Down to the last line, repeat the records exactly.
Top of Given data
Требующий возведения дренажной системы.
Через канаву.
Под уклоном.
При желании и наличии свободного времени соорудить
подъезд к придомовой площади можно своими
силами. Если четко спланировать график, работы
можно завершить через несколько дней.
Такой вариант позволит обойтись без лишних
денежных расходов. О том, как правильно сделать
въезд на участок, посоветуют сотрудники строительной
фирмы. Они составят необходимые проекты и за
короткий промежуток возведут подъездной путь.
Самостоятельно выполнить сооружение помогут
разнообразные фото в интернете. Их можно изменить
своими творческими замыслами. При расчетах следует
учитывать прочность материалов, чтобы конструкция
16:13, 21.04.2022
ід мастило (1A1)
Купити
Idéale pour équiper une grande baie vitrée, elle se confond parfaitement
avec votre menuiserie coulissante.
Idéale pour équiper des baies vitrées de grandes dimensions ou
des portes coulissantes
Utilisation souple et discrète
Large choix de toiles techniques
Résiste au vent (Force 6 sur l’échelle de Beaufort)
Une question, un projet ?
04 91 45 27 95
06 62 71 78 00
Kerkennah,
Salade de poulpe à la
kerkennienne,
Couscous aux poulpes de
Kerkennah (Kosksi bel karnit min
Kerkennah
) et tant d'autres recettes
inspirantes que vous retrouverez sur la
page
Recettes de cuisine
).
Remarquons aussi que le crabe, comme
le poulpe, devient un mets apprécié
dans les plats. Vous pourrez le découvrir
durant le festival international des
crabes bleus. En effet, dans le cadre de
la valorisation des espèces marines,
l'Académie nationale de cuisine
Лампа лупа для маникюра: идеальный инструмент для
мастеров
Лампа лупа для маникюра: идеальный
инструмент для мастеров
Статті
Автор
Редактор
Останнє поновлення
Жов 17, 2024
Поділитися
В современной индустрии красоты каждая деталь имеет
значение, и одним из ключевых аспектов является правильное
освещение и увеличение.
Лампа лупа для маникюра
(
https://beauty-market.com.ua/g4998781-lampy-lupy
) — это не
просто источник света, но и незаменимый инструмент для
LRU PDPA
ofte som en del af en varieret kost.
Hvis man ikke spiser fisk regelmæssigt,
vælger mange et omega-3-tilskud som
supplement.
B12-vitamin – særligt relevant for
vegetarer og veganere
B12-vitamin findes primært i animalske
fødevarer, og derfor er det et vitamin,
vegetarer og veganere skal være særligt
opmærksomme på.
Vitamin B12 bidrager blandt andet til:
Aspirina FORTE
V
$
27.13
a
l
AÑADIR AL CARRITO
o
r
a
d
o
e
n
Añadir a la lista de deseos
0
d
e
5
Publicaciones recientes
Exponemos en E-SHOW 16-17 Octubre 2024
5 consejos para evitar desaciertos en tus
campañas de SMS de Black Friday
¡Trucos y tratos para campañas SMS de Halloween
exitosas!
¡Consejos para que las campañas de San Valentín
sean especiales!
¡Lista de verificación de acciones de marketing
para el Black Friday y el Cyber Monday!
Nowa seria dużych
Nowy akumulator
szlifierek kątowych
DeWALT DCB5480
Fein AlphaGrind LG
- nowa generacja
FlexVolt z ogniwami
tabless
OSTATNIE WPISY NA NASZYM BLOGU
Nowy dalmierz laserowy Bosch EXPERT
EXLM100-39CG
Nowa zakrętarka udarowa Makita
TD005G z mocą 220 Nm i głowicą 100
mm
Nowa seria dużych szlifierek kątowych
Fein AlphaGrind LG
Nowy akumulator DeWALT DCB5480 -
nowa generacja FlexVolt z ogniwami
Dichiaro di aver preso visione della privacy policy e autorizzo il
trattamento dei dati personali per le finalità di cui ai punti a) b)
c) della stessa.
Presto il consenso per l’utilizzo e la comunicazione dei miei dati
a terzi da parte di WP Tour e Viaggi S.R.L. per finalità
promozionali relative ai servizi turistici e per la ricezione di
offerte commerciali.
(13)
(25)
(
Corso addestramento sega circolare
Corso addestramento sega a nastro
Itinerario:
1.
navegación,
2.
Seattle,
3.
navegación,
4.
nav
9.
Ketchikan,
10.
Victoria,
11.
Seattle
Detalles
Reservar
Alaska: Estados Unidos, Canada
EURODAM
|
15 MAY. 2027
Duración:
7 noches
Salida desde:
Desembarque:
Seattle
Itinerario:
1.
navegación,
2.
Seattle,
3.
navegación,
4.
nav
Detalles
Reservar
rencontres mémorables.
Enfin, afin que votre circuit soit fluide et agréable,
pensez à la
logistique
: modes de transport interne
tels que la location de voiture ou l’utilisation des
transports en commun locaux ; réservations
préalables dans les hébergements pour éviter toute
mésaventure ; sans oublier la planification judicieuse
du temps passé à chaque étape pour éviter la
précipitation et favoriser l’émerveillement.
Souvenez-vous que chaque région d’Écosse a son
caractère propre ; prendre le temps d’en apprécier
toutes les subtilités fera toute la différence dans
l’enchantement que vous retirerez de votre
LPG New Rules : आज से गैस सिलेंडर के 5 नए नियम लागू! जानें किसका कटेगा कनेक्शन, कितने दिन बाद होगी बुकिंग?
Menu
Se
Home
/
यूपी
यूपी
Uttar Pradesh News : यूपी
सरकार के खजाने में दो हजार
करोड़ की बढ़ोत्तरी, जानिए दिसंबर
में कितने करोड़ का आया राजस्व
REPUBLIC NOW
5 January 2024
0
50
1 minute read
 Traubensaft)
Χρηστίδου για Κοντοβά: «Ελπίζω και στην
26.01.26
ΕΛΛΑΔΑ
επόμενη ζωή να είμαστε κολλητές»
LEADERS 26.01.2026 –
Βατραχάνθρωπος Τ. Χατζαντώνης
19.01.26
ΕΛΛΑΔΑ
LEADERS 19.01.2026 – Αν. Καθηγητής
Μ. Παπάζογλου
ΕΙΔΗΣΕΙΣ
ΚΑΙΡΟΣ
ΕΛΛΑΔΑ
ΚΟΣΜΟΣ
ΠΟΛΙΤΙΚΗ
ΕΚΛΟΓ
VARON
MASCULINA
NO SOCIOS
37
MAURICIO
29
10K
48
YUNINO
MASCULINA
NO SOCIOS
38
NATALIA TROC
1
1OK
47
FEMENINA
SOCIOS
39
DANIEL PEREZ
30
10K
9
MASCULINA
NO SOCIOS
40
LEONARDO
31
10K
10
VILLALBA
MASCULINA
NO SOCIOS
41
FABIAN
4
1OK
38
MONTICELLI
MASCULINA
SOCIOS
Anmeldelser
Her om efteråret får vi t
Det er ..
Bottom of Given data
_Output of the task_:
Требующий возведения дренажной системы.
Через канаву.
Под уклоном.
При желании и наличии свободного времени соорудить
подъезд к придомовой площади можно своими
силами. Если четко спланировать график, работы
можно завершить через несколько дней.
Такой вариант позволит обойтись без лишних
денежных расходов. О том, как правильно сделать
въезд на участок, посоветуют сотрудники строительной
фирмы. Они составят необходимые проекты и за
короткий промежуток возведут подъездной путь.
Самостоятельно выполнить сооружение помогут
разнообразные фото в интернете. Их можно изменить
своими творческими замыслами. При расчетах следует
учитывать прочность материалов, чтобы конструкция
16:13, 21.04.2022
ід мастило (1A1)
Купити
Idéale pour équiper une grande baie vitrée, elle se confond parfaitement
avec votre menuiserie coulissante.
Idéale pour équiper des baies vitrées de grandes dimensions ou
des portes coulissantes
Utilisation souple et discrète
Large choix de toiles techniques
Résiste au vent (Force 6 sur l’échelle de Beaufort)
Une question, un projet ?
04 91 45 27 95
06 62 71 78 00
Kerkennah,
Salade de poulpe à la
kerkennienne,
Couscous aux poulpes de
Kerkennah (Kosksi bel karnit min
Kerkennah
) et tant d'autres recettes
inspirantes que vous retrouverez sur la
page
Recettes de cuisine
).
Remarquons aussi que le crabe, comme
le poulpe, devient un mets apprécié
dans les plats. Vous pourrez le découvrir
durant le festival international des
crabes bleus. En effet, dans le cadre de
la valorisation des espèces marines,
l'Académie nationale de cuisine
Лампа лупа для маникюра: идеальный инструмент для
мастеров
Лампа лупа для маникюра: идеальный
инструмент для мастеров
Статті
Автор
Редактор
Останнє поновлення
Жов 17, 2024
Поділитися
В современной индустрии красоты каждая деталь имеет
значение, и одним из ключевых аспектов является правильное
освещение и увеличение.
Лампа лупа для маникюра
(
https://beauty-market.com.ua/g4998781-lampy-lupy
) — это не
просто источник света, но и незаменимый инструмент для
LRU PDPA
ofte som en del af en varieret kost.
Hvis man ikke spiser fisk regelmæssigt,
vælger mange et omega-3-tilskud som
supplement.
B12-vitamin – særligt relevant for
vegetarer og veganere
B12-vitamin findes primært i animalske
fødevarer, og derfor er det et vitamin,
vegetarer og veganere skal være særligt
opmærksomme på.
Vitamin B12 bidrager blandt andet til:
Aspirina FORTE
V
$
27.13
a
l
AÑADIR AL CARRITO
o
r
a
d
o
e
n
Añadir a la lista de deseos
0
d
e
5
Publicaciones recientes
Exponemos en E-SHOW 16-17 Octubre 2024
5 consejos para evitar desaciertos en tus
campañas de SMS de Black Friday
¡Trucos y tratos para campañas SMS de Halloween
exitosas!
¡Consejos para que las campañas de San Valentín
sean especiales!
¡Lista de verificación de acciones de marketing
para el Black Friday y el Cyber Monday!
Nowa seria dużych
Nowy akumulator
szlifierek kątowych
DeWALT DCB5480
Fein AlphaGrind LG
- nowa generacja
FlexVolt z ogniwami
tabless
OSTATNIE WPISY NA NASZYM BLOGU
Nowy dalmierz laserowy Bosch EXPERT
EXLM100-39CG
Nowa zakrętarka udarowa Makita
TD005G z mocą 220 Nm i głowicą 100
mm
Nowa seria dużych szlifierek kątowych
Fein AlphaGrind LG
Nowy akumulator DeWALT DCB5480 -
nowa generacja FlexVolt z ogniwami
Dichiaro di aver preso visione della privacy policy e autorizzo il
trattamento dei dati personali per le finalità di cui ai punti a) b)
c) della stessa.
Presto il consenso per l’utilizzo e la comunicazione dei miei dati
a terzi da parte di WP Tour e Viaggi S.R.L. per finalità
promozionali relative ai servizi turistici e per la ricezione di
offerte commerciali.
(13)
(25)
(
Corso addestramento sega circolare
Corso addestramento sega a nastro
Itinerario:
1.
navegación,
2.
Seattle,
3.
navegación,
4.
nav
9.
Ketchikan,
10.
Victoria,
11.
Seattle
Detalles
Reservar
Alaska: Estados Unidos, Canada
EURODAM
|
15 MAY. 2027
Duración:
7 noches
Salida desde:
Desembarque:
Seattle
Itinerario:
1.
navegación,
2.
Seattle,
3.
navegación,
4.
nav
Detalles
Reservar
rencontres mémorables.
Enfin, afin que votre circuit soit fluide et agréable,
pensez à la
logistique
: modes de transport interne
tels que la location de voiture ou l’utilisation des
transports en commun locaux ; réservations
préalables dans les hébergements pour éviter toute
mésaventure ; sans oublier la planification judicieuse
du temps passé à chaque étape pour éviter la
précipitation et favoriser l’émerveillement.
Souvenez-vous que chaque région d’Écosse a son
caractère propre ; prendre le temps d’en apprécier
toutes les subtilités fera toute la différence dans
l’enchantement que vous retirerez de votre
LPG New Rules : आज से गैस सिलेंडर के 5 नए नियम लागू! जानें किसका कटेगा कनेक्शन, कितने दिन बाद होगी बुकिंग?
Menu
Se
Home
/
यूपी
यूपी
Uttar Pradesh News : यूपी
सरकार के खजाने में दो हजार
करोड़ की बढ़ोत्तरी, जानिए दिसंबर
में कितने करोड़ का आया राजस्व
REPUBLIC NOW
5 January 2024
0
50
1 minute read
 Traubensaft)
Χρηστίδου για Κοντοβά: «Ελπίζω και στην
26.01.26
ΕΛΛΑΔΑ
επόμενη ζωή να είμαστε κολλητές»
LEADERS 26.01.2026 –
Βατραχάνθρωπος Τ. Χατζαντώνης
19.01.26
ΕΛΛΑΔΑ
LEADERS 19.01.2026 – Αν. Καθηγητής
Μ. Παπάζογλου
ΕΙΔΗΣΕΙΣ
ΚΑΙΡΟΣ
ΕΛΛΑΔΑ
ΚΟΣΜΟΣ
ΠΟΛΙΤΙΚΗ
ΕΚΛΟΓ
VARON
MASCULINA
NO SOCIOS
37
MAURICIO
29
10K
48
YUNINO
MASCULINA
NO SOCIOS
38
NATALIA TROC
1
1OK
47
FEMENINA
SOCIOS
39
DANIEL PEREZ
30
10K
9
MASCULINA
NO SOCIOS
40
LEONARDO
31
10K
10
VILLALBA
MASCULINA
NO SOCIOS
41
FABIAN
4
1OK
38
MONTICELLI
MASCULINA
SOCIOS
Anmeldelser
Her om efteråret får vi t
Det er ..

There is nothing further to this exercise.